**TASK DESCRIPTION**
Reproduce the stretch of the listing from its start through the line containing "temos, para apresentar", word for word.

**RECORDS FOR THE EXERCISE**
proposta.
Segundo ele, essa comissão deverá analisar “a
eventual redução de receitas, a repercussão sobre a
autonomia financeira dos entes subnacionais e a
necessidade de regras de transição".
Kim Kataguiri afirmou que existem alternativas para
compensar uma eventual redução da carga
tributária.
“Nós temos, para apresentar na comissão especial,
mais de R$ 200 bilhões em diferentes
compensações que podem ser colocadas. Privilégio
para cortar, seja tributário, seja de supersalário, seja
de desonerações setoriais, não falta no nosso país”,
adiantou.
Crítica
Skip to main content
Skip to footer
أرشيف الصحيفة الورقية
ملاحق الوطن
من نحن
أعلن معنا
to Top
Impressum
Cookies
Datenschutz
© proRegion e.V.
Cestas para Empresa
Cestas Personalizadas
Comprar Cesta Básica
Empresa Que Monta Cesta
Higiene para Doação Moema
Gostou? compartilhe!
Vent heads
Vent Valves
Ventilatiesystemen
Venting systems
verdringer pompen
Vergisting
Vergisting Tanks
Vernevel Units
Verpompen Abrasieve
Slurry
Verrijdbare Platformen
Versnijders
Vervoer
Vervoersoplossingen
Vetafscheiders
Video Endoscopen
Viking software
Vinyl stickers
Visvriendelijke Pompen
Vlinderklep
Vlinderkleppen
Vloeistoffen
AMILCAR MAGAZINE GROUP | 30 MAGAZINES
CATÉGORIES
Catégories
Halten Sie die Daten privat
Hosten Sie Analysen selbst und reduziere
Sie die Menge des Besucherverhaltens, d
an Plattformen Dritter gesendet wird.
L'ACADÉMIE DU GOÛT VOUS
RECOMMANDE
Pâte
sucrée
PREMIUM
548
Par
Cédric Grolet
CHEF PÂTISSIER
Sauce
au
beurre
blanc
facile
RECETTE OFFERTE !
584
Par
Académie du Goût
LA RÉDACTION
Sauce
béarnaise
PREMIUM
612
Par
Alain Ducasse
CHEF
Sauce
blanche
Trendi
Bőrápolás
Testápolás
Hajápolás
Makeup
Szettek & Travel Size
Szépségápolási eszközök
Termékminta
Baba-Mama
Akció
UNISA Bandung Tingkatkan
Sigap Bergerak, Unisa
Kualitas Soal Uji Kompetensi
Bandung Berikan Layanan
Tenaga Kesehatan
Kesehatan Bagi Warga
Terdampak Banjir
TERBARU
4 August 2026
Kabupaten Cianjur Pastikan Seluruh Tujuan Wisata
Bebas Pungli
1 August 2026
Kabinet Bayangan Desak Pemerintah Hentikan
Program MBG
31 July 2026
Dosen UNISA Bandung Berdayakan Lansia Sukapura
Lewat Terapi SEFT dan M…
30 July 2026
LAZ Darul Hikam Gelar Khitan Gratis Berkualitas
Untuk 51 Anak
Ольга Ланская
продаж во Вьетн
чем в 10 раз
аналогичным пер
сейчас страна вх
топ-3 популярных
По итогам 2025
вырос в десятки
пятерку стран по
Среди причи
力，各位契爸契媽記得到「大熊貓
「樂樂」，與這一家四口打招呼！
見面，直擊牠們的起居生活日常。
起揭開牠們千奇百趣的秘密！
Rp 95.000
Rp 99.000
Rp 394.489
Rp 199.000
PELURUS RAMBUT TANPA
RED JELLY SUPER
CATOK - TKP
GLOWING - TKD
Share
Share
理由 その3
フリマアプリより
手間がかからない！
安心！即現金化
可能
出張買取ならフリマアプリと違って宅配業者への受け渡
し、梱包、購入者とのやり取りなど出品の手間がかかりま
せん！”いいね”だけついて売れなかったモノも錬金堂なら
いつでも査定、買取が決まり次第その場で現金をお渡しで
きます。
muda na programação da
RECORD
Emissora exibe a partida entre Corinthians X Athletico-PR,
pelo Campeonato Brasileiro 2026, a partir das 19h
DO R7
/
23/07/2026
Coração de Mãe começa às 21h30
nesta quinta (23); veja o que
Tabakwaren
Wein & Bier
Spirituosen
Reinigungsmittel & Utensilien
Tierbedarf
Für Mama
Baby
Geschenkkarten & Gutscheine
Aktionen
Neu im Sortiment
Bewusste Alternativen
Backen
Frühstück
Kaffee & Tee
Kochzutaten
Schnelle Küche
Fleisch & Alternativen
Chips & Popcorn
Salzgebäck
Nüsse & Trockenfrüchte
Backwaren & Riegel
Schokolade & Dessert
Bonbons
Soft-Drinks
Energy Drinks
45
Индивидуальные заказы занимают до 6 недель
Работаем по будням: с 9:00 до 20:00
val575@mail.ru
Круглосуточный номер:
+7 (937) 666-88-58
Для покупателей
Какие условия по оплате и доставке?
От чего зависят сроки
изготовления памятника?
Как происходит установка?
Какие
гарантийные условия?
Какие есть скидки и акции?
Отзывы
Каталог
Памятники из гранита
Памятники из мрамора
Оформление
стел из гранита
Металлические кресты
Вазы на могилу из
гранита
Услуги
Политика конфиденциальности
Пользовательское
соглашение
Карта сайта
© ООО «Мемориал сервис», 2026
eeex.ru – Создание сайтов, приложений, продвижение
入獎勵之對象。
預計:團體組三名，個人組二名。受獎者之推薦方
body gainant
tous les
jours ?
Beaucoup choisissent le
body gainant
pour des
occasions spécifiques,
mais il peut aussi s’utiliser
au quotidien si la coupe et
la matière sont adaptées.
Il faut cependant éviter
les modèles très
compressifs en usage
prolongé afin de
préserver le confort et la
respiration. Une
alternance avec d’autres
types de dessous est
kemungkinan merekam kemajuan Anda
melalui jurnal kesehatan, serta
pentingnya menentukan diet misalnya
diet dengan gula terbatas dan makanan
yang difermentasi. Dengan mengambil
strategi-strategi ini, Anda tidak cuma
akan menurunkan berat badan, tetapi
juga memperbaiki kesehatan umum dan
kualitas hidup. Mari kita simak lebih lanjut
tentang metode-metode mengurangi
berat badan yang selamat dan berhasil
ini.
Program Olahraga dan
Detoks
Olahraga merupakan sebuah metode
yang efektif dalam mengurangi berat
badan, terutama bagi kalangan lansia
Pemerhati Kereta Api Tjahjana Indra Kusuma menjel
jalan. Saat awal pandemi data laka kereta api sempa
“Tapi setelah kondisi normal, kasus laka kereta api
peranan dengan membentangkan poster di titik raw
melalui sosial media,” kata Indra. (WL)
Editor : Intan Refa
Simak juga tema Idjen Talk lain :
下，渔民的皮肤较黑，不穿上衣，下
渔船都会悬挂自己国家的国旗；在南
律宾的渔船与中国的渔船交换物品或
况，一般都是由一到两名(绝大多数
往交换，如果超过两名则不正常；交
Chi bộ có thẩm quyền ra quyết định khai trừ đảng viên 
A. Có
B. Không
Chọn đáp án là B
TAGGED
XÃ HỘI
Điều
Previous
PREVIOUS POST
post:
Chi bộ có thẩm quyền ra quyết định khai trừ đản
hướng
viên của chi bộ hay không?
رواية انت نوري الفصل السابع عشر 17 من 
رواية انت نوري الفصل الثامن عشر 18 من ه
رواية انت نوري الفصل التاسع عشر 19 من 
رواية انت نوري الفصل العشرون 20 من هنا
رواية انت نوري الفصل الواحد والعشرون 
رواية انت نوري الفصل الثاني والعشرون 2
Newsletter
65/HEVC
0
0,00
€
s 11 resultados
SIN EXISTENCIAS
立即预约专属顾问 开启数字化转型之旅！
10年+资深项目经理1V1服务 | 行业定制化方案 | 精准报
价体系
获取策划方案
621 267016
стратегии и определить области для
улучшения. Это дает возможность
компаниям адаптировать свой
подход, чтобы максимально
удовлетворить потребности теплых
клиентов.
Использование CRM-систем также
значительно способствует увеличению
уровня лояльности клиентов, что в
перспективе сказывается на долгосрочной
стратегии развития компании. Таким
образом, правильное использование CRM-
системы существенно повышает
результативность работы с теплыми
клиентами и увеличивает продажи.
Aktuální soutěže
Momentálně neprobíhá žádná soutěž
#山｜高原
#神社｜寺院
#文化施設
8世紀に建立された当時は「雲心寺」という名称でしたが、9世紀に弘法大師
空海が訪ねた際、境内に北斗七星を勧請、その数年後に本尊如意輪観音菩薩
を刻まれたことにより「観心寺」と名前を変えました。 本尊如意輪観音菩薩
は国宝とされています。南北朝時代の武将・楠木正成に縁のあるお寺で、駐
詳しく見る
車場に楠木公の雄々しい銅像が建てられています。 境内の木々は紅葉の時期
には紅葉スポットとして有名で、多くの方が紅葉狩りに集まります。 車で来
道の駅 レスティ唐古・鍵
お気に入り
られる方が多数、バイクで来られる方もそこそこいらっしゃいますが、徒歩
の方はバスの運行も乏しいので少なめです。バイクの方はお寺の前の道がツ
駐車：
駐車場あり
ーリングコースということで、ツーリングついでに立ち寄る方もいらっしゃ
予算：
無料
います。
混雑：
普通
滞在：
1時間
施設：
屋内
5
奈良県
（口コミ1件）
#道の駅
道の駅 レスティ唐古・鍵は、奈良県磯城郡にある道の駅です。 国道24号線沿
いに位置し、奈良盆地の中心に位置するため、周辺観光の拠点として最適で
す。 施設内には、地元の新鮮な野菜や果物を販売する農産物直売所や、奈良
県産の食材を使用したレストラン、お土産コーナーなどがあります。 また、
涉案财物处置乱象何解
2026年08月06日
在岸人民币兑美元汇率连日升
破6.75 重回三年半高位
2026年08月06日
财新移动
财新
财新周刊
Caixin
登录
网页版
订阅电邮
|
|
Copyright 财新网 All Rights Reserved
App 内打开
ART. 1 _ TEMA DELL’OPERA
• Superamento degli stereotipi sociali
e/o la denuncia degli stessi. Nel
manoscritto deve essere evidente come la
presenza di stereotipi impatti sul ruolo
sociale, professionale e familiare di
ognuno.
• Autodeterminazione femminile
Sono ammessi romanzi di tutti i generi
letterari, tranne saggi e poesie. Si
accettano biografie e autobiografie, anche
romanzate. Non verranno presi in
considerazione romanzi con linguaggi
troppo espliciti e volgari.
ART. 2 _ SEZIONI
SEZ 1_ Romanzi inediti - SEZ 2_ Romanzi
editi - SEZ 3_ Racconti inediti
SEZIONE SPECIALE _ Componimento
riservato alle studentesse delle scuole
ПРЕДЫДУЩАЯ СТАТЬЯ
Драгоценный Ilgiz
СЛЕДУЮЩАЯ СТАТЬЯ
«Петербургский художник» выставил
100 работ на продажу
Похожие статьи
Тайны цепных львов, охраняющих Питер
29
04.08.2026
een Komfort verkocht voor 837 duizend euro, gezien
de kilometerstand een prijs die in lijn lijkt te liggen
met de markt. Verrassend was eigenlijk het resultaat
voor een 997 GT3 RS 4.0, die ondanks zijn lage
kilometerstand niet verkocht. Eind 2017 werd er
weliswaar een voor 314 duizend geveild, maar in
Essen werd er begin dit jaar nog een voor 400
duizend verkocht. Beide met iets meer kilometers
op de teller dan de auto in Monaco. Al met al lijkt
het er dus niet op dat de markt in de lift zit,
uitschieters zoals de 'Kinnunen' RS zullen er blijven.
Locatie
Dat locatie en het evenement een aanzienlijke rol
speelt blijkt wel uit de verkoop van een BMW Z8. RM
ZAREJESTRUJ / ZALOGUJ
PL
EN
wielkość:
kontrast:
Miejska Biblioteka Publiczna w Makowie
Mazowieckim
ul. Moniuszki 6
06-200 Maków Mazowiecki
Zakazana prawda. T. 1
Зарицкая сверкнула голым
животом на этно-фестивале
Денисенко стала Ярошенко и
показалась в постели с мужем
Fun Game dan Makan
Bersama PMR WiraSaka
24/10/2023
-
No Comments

**EXERCISE ANSWER**
proposta.
Segundo ele, essa comissão deverá analisar “a
eventual redução de receitas, a repercussão sobre a
autonomia financeira dos entes subnacionais e a
necessidade de regras de transição".
Kim Kataguiri afirmou que existem alternativas para
compensar uma eventual redução da carga
tributária.
“Nós temos, para apresentar na comissão especial,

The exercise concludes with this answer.